*GIVEN EXERCISE A:* Copy the 1968 National Soccer League season summary word for word, from "The 1968 National" to "Columbia and Ontario.".
*GIVEN EXERCISE B:* According to the 1968 National Soccer League season summary, how many points did Sudbury Italia have when it finished first in the standings?

National Soccer League
- Season: 1968
- Champions: Sudbury Italia (regular season); Sudbury Italia (playoffs, 1st title);

= 1968 National Soccer League season =

The 1968 National Soccer League season was the forty-fifth season under the National Soccer League (NSL) name. The season began in late May and concluded in early October, with Sudbury Italia securing the double (regular-season title and NSL Championship). Sudbury finished first in the standings with 29 points, with a single-point difference between Toronto Hellas. Italia would face Toronto Hellas once more in the NSL Championship final. The league would serve as a secondary league in the Canadian soccer landscape as the American-based North American Soccer League expanded into British Columbia and Ontario.

*PROVIDED INFORMATION:*
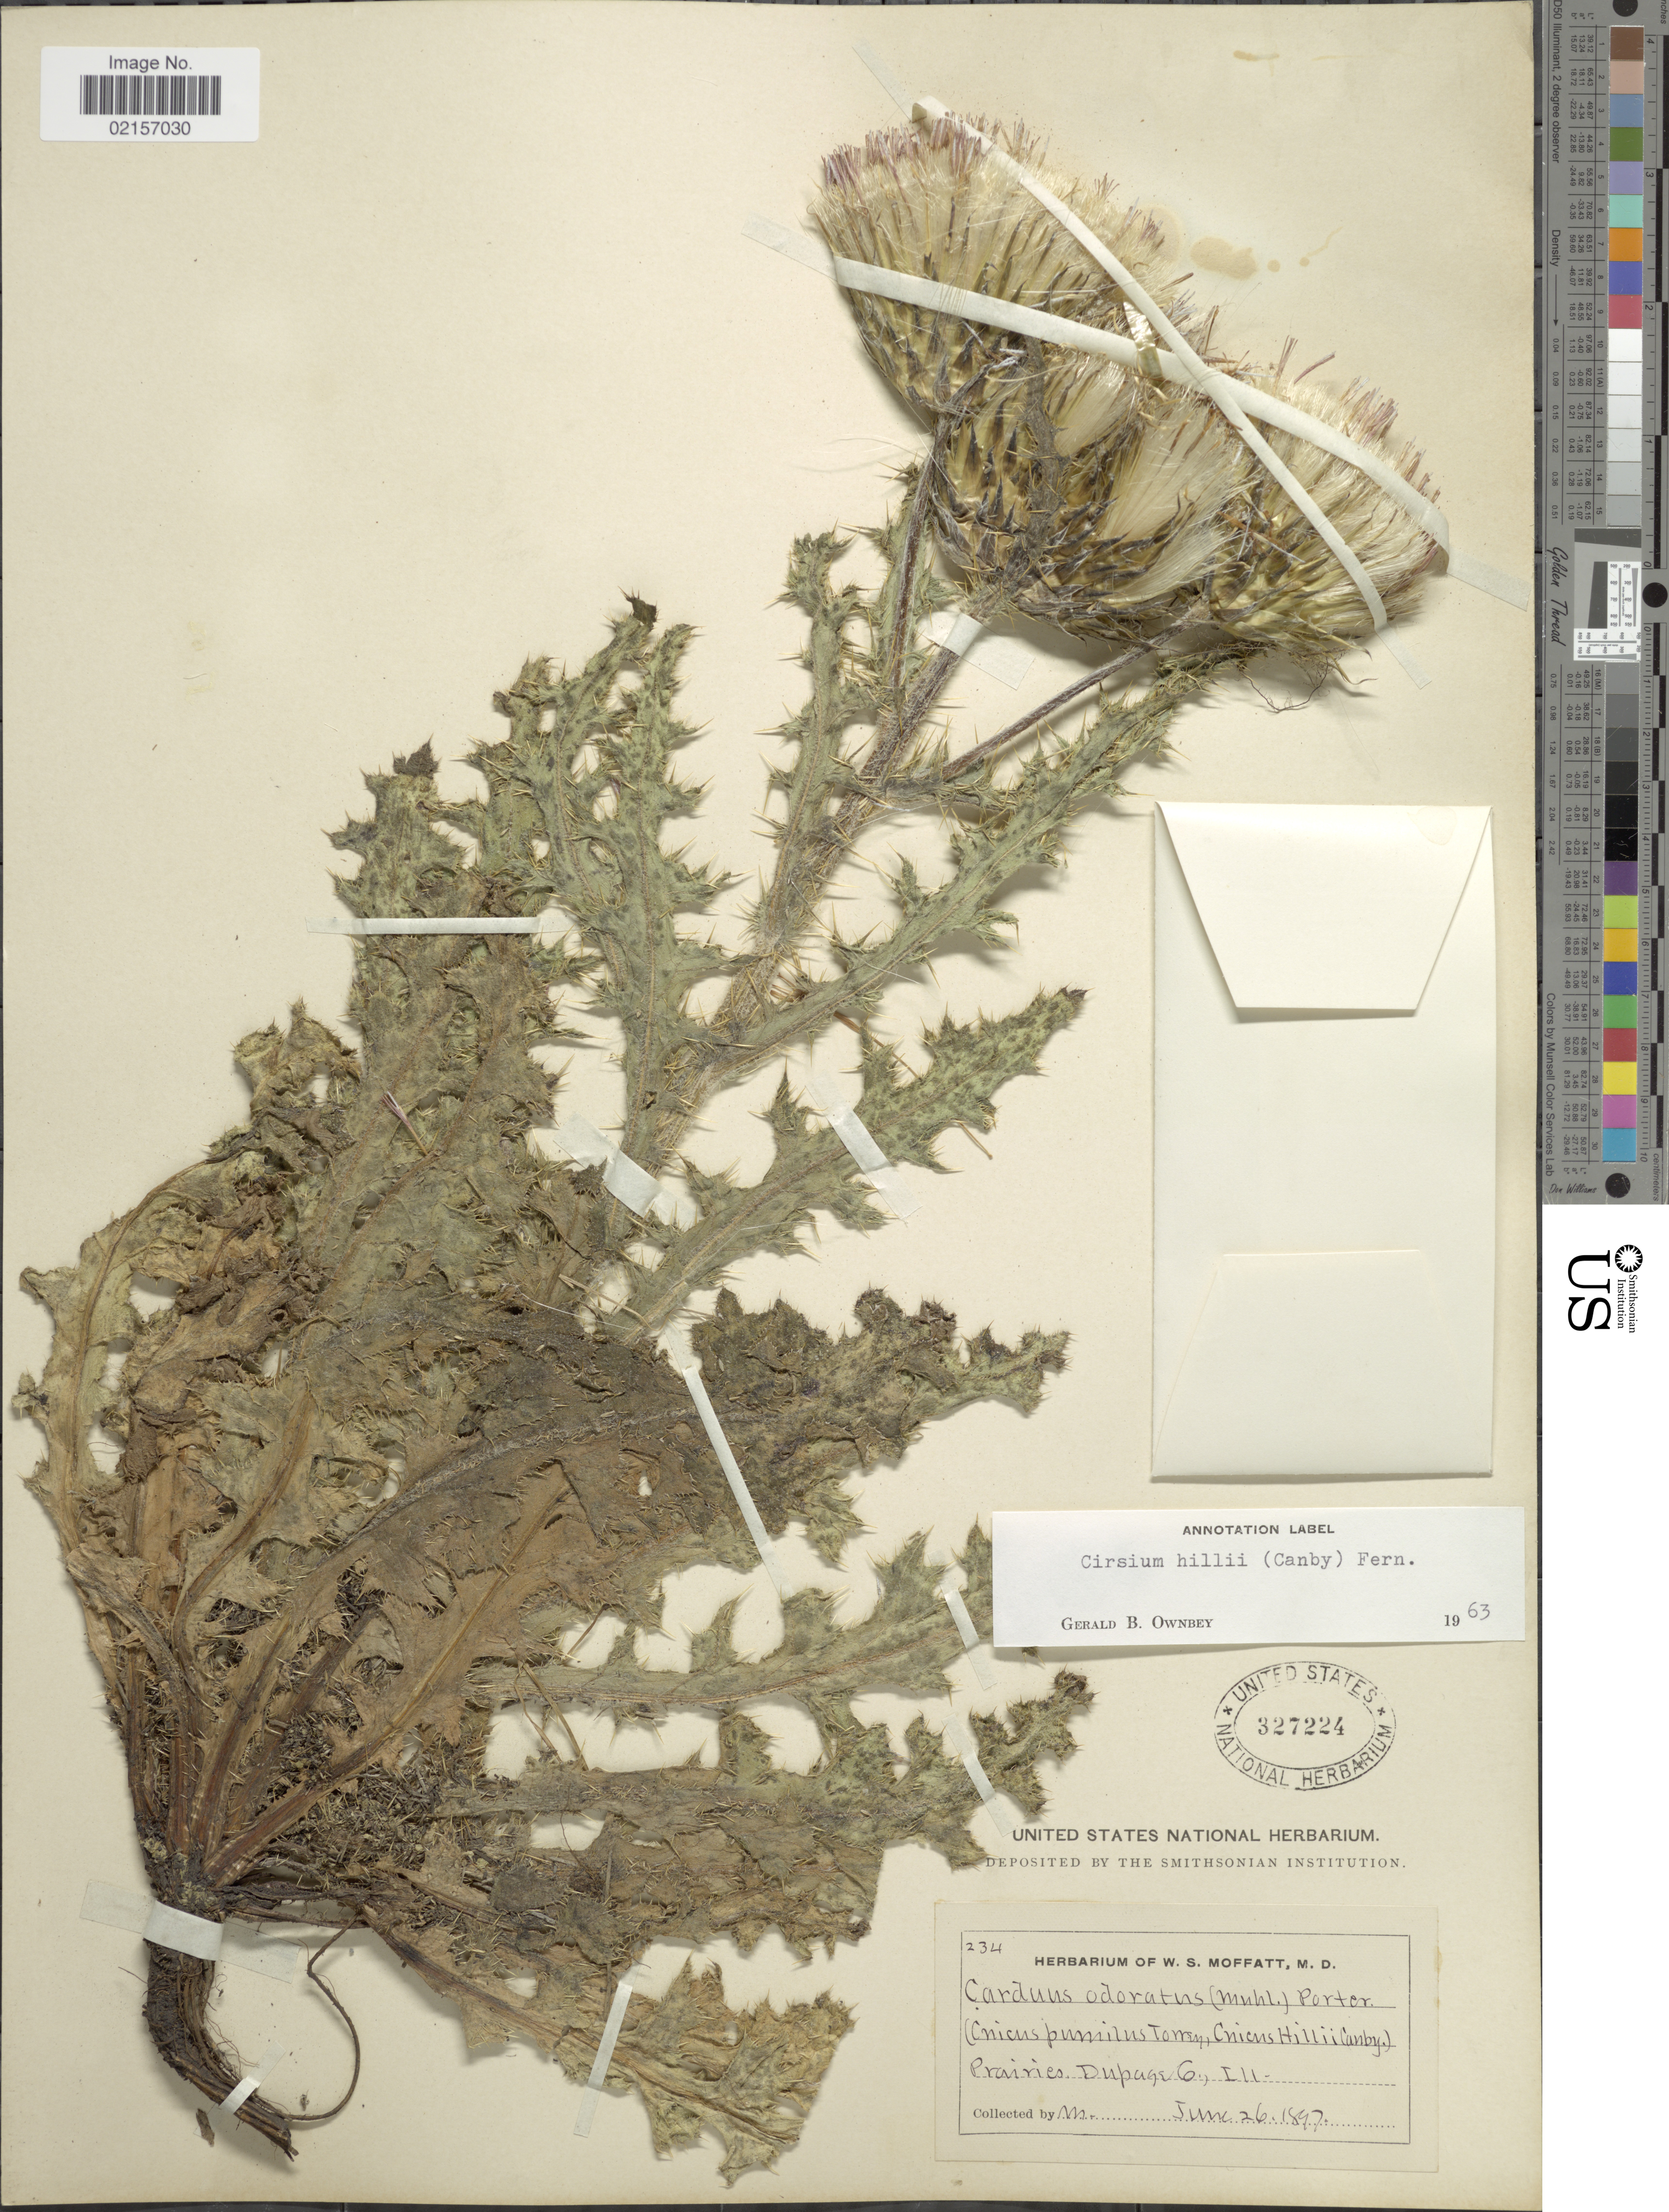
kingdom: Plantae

---

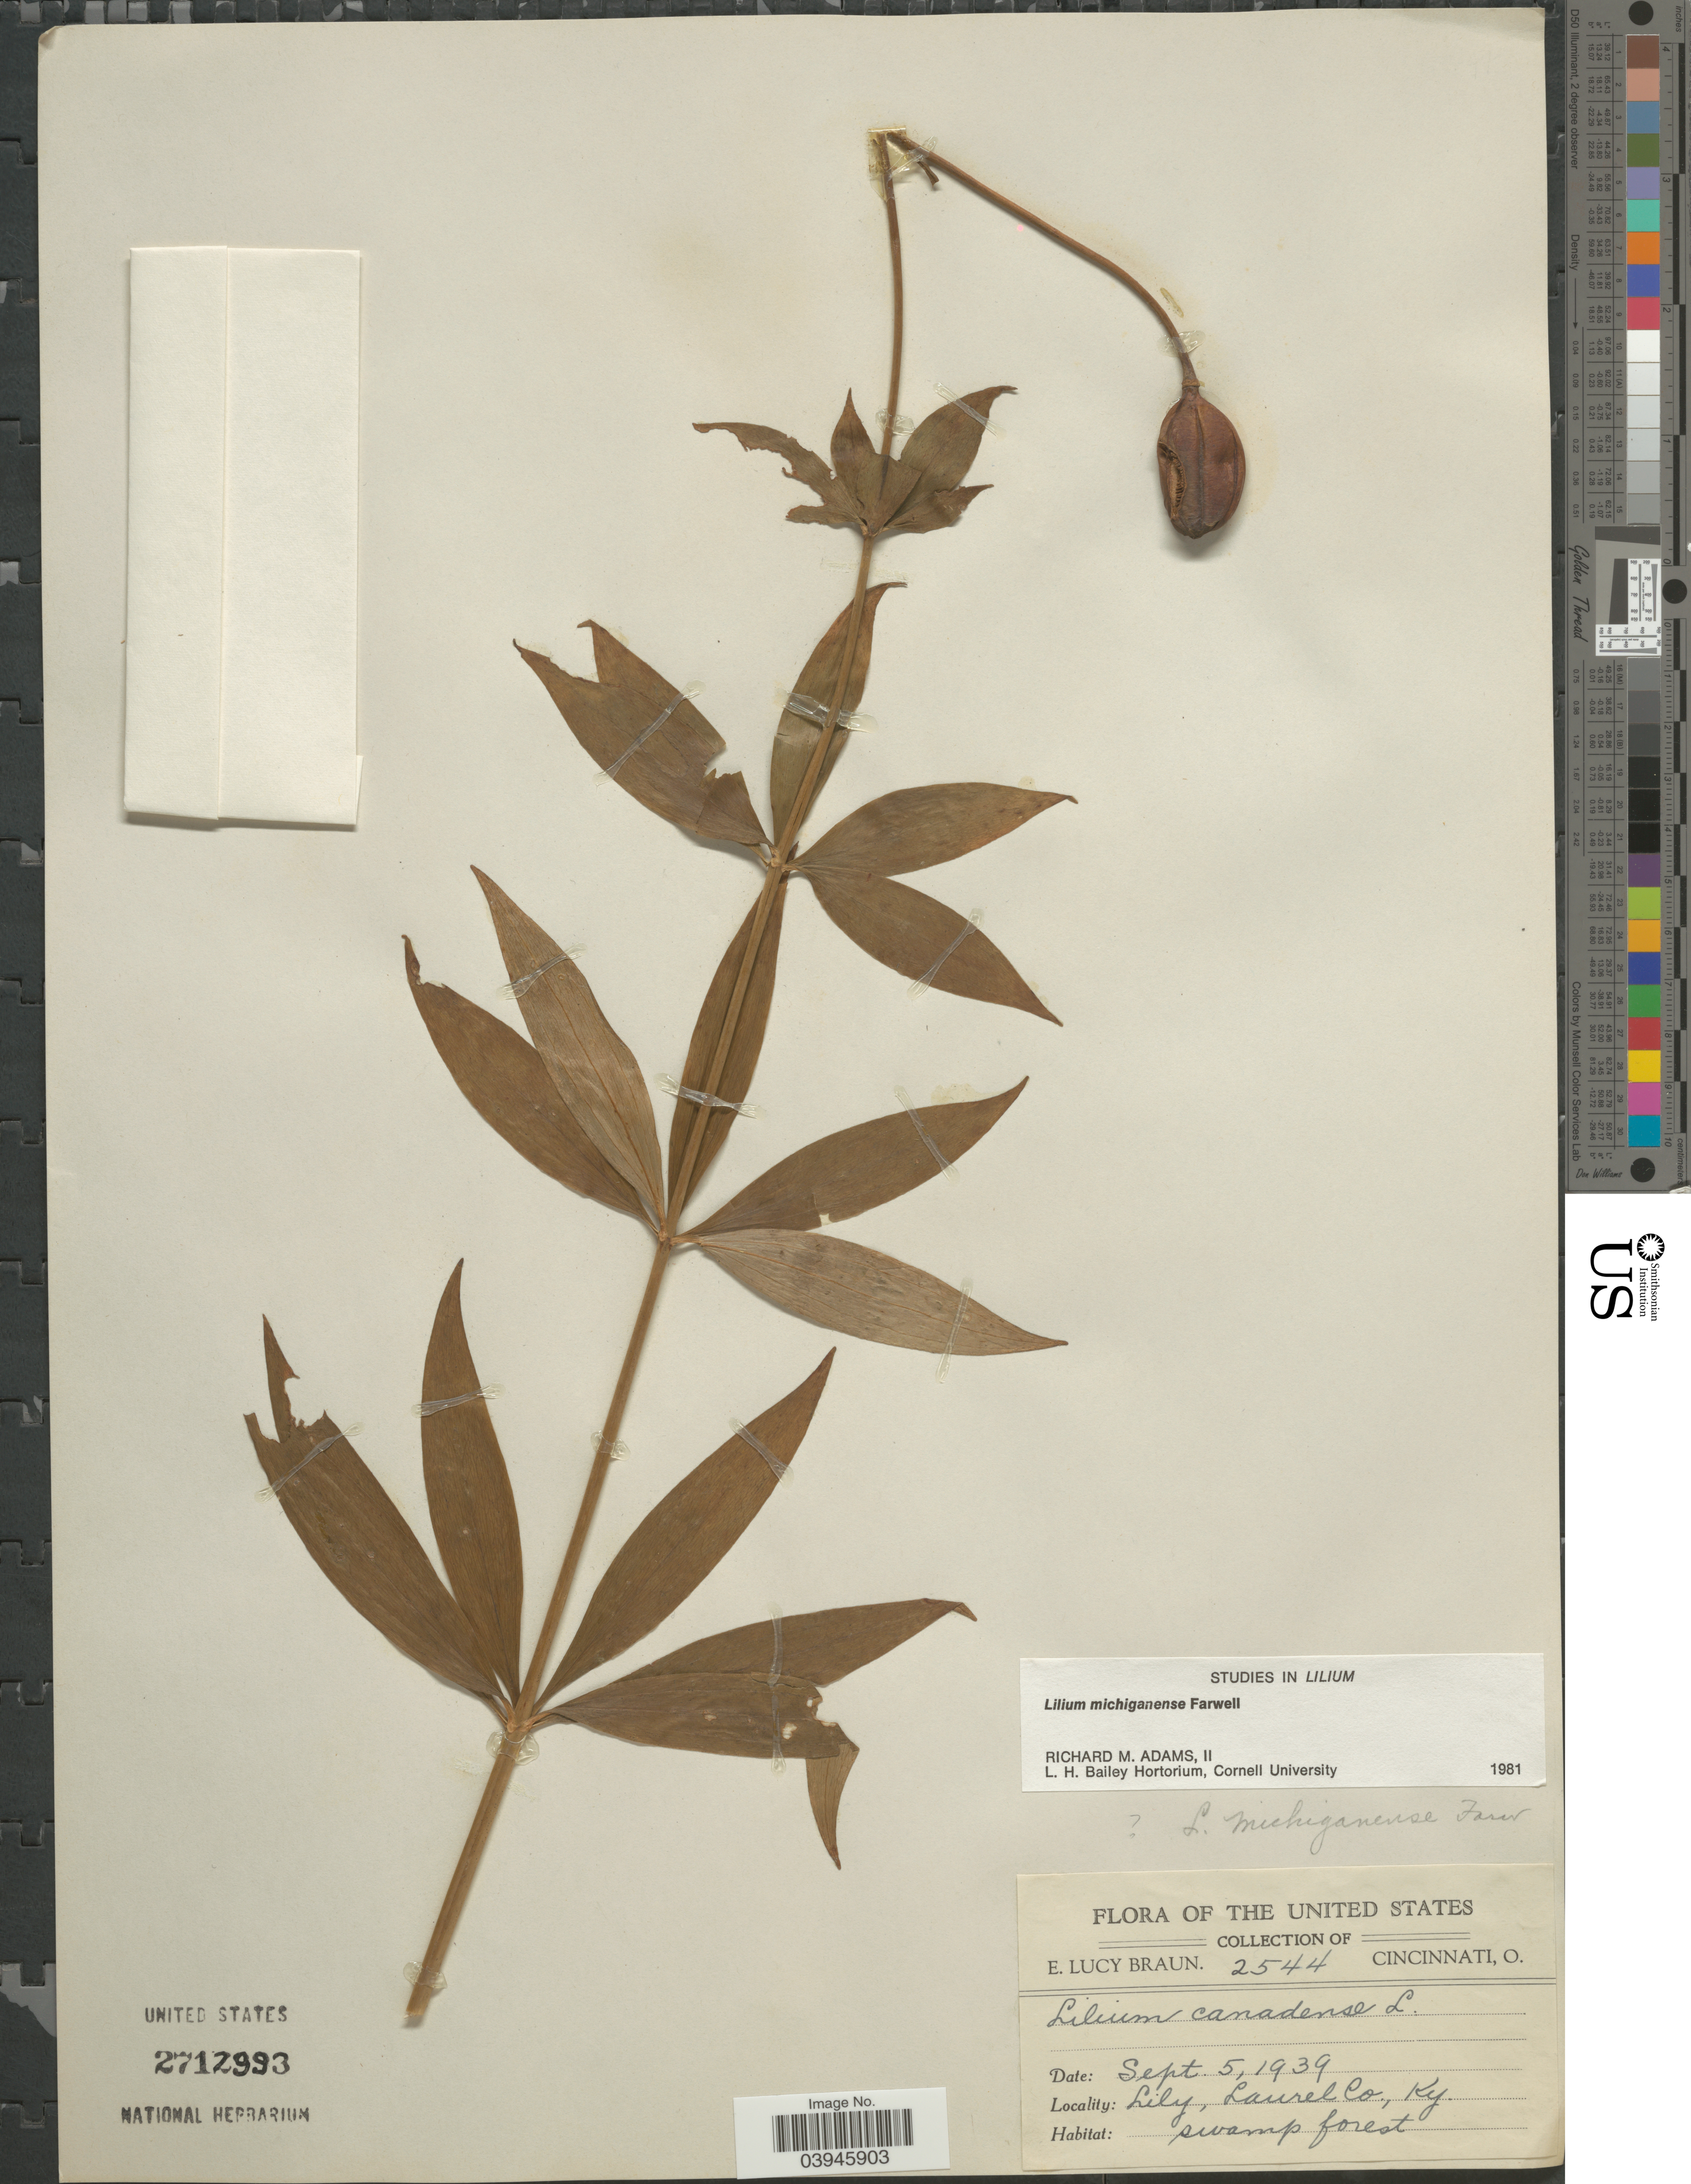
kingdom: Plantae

*FULL ANSWER A:*
The 1968 National Soccer League season was the forty-fifth season under the National Soccer League (NSL) name. The season began in late May and concluded in early October, with Sudbury Italia securing the double (regular-season title and NSL Championship). Sudbury finished first in the standings with 29 points, with a single-point difference between Toronto Hellas. Italia would face Toronto Hellas once more in the NSL Championship final. The league would serve as a secondary league in the Canadian soccer landscape as the American-based North American Soccer League expanded into British Columbia and Ontario.

*FULL ANSWER B:* 29 points